An unexpected bonus was the free WiFi internet access at Molly’s; a handy facility if you’re on the move and want to keep up with your emails or the news. When Thierry heard that we had a laptop with us but no wireless modem, he immediately offered to help get us kitted out. Sure enough, the next morning he whisked me round to the local computer shop to see what they had in the way of PC cards. He even managed to get the driver installed for us, even though we didn’t have a working CD-ROM drive!
Siem Reap itself is a quiet little town of about 90,000. Because it’s quiet, we didn’t find a great deal to do. We did eventually get to go and look at the temples – of which more later – and did a little bit of sightseeing around the town itself (the Psar Chaa, or Old Market); but other than that, we were content to spend most of our time socialising, eating and drinking.
On which subject, the beer of choice at Molly’s was Anchor – pronounced in Siem Reap with a “ch” like the one in “chocolate”. We were puzzled at this until we realised that a beer called Angkor was also widely available there. Anchor’s OK; nothing special, but no worse than many of the other south-east Asian brews, and about what you might expect for a dollar a throw. Tiger’s also available but costs about half as much again in most places – which, thinking about it, is still less than a pound a time and on a par with what you’d pay in Thailand. I didn’t reckon too much to Angkor, although the one I had (at a street café down the road, not at Molly’s) came out of a can and might have been allowed to overheat at some stage.

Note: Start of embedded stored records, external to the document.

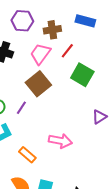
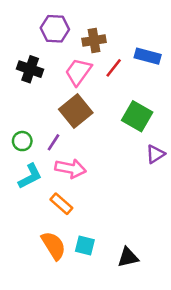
blue rectangle: (85, 21) -> (148, 56), moved
green square: (82, 75) -> (137, 116), moved
pink arrow: (60, 141) -> (71, 168), moved

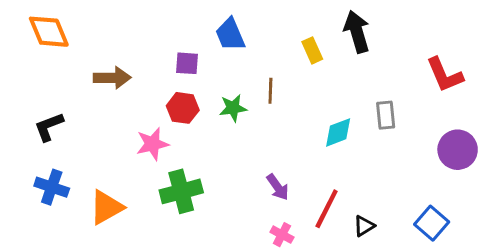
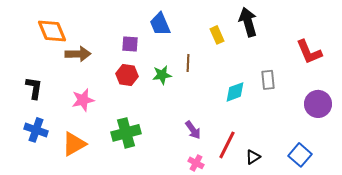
orange diamond: (49, 32) -> (52, 31), moved
black L-shape: (49, 127) -> (34, 88), turned 120
pink star: (152, 144) -> (83, 100), moved

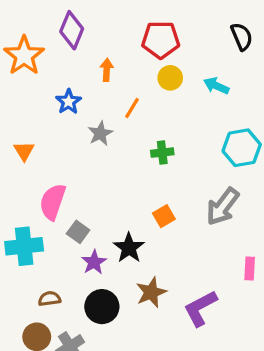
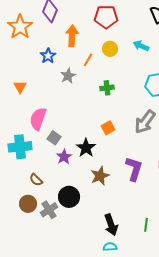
orange arrow: (107, 70) -> (72, 36), size x1.5
yellow circle: (170, 78) -> (110, 49), moved
brown semicircle: (49, 299) -> (36, 180), turned -128
black circle: (102, 307) -> (69, 197), moved
purple L-shape: (200, 308) -> (134, 169), moved, turned 135

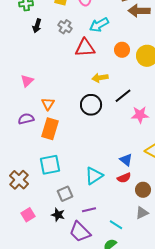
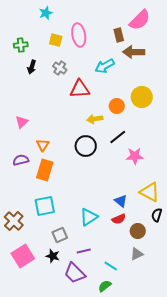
cyan arrow: (99, 25) -> (105, 66), moved
orange circle: (122, 50) -> (117, 106), moved
pink square: (28, 215) -> (23, 256), size x1.6

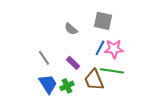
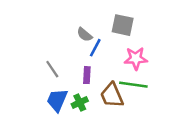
blue line: (100, 48) -> (95, 48), moved
purple rectangle: (73, 63) -> (87, 75), turned 48
blue trapezoid: (48, 84) -> (57, 100), turned -125

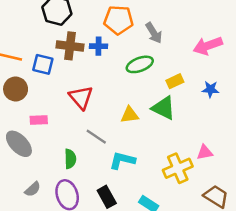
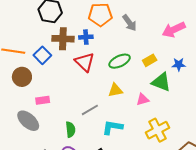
blue square: (43, 64) -> (42, 55), turned 36
green ellipse: (140, 64) -> (120, 61), moved
red triangle: (81, 97) -> (85, 62), moved
green triangle: (164, 108) -> (161, 82), moved
gray line: (96, 137) -> (90, 110), turned -60
pink triangle: (205, 152) -> (143, 99), moved

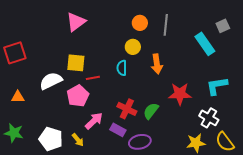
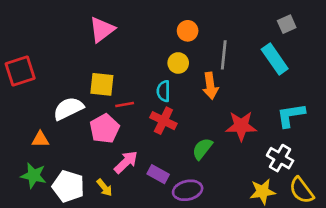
gray line: (166, 25) -> (224, 55), moved
gray square: (223, 26) -> (287, 24), moved
orange triangle: (18, 97) -> (40, 139), moved
red cross: (127, 109) -> (163, 121), moved
green star: (14, 133) -> (33, 176), moved

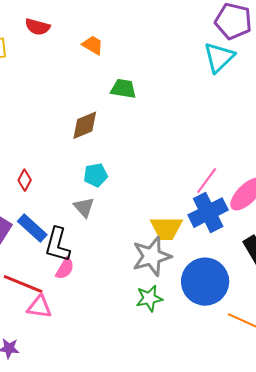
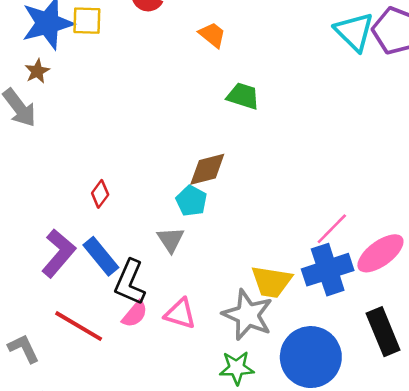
cyan triangle: (219, 57) -> (354, 32), moved, turned -40
brown diamond: (85, 125) -> (207, 169), moved
cyan pentagon: (96, 175) -> (191, 201), turned 30
gray star: (152, 256) -> (248, 315), turned 30
pink triangle: (39, 307) -> (180, 314), moved

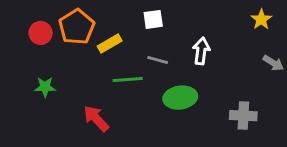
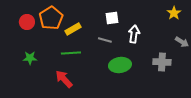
white square: (153, 19) -> (112, 18), moved
green line: (128, 80) -> (71, 53), moved
gray cross: (243, 116) -> (162, 62), moved

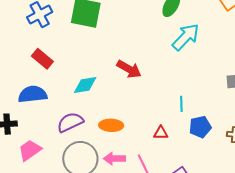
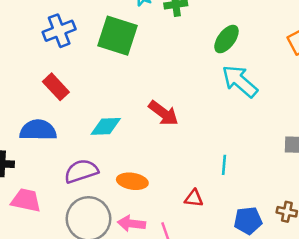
cyan arrow: (186, 37) -> (240, 81), turned -100
blue pentagon: (200, 127) -> (248, 221), moved
pink trapezoid: (30, 150) -> (26, 200), turned 40

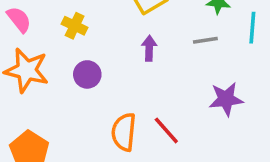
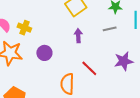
yellow cross: (75, 26) -> (24, 28), moved
red line: (166, 130) -> (89, 68), moved

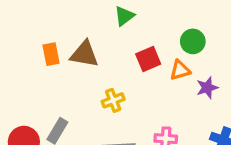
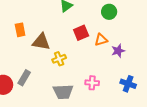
green circle: (193, 41) -> (109, 12), moved
brown triangle: (84, 54) -> (41, 42), moved

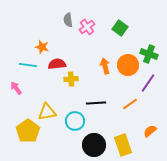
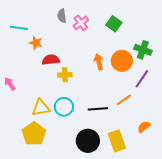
cyan line: (28, 65) -> (19, 28), moved
black line: (96, 103) -> (98, 109), moved
cyan circle: (75, 121) -> (64, 107), moved
yellow pentagon: (28, 131) -> (34, 134), moved

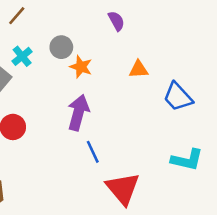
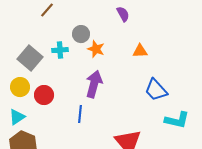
cyan cross: (22, 56) -> (60, 50), moved, turned 35
blue trapezoid: (178, 97) -> (156, 90), moved
blue line: (93, 152) -> (80, 114), moved, turned 30

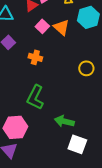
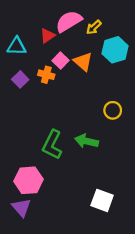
orange cross: (35, 57) -> (46, 75), moved
green arrow: (64, 121) -> (87, 141), moved

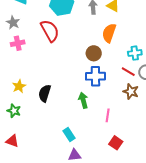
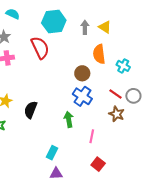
orange semicircle: (109, 33) -> (99, 54), turned -30
cyan cross: (135, 53) -> (123, 66), moved, turned 32
blue cross: (95, 76) -> (82, 96), turned 30
cyan rectangle: (69, 134) -> (52, 153), turned 56

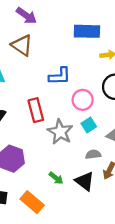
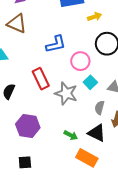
gray semicircle: (93, 154) -> (100, 108), turned -56
orange rectangle: (32, 202) -> (87, 158), moved

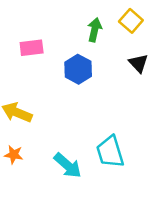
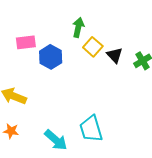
yellow square: (131, 21) -> (93, 47), moved
blue hexagon: (78, 69) -> (51, 57), moved

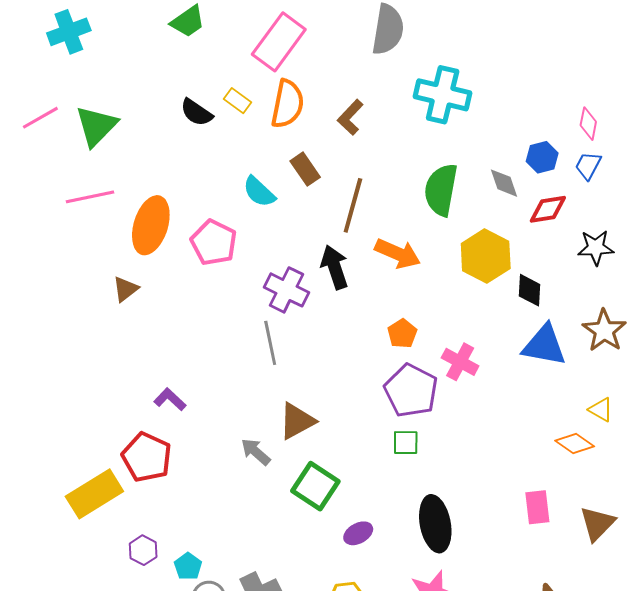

Looking at the Lonely Planet guide, we’d had the impression that Bar Street (the hub of the town’s nightlife) was quite long – in fact, it couldn’t have been more than about a couple of hundred metres long from start to finish, and by no means all the businesses along it were bars and restaurants. However, we did manage to find somewhere to play pool; the Ivy bar and guesthouse, just round the corner from Molly’s. Kay spoilt a couple of guys’ evening by thrashing them both after one of them had given me a pasting. I blame the beer. . .
One inescapable fact about the country is the poverty. There are beggars all over downtown Siem Reap, many of them missing limbs as a result of the landmines strewn indiscriminately all over Cambodia. There are also plenty of street kids, either begging or selling guide-books and postcards. You’d have to have a heart of stone not to buy from at least one of them, although they’ll generally leave you alone (eventually) if you tell them you’ve already got enough cards for all your friends.
After four days, it was time to go home. We felt we’d had a good time in Cambodia and were a bit sorry to leave – we even booked ourselves in for another four-night stay a few months down the track!
Update: December 2007
We had a great time at Molly’s the first time round, and the second visit was good too. Sadly, our wonderful experience wasn’t repeated on our third and fourth visits.
On our third visit, in October 2006, we were constantly disturbed early in the morning by building work (more rooms being added). Thierry promised us that as compensation we could have a free night the next time we stayed. Kay duly reminded him of this when we checked out on our fourth stay, in December 2007. He denied all knowledge and insisted that he would never have made such a promise. Our word against his, of course – but we won’t be going back.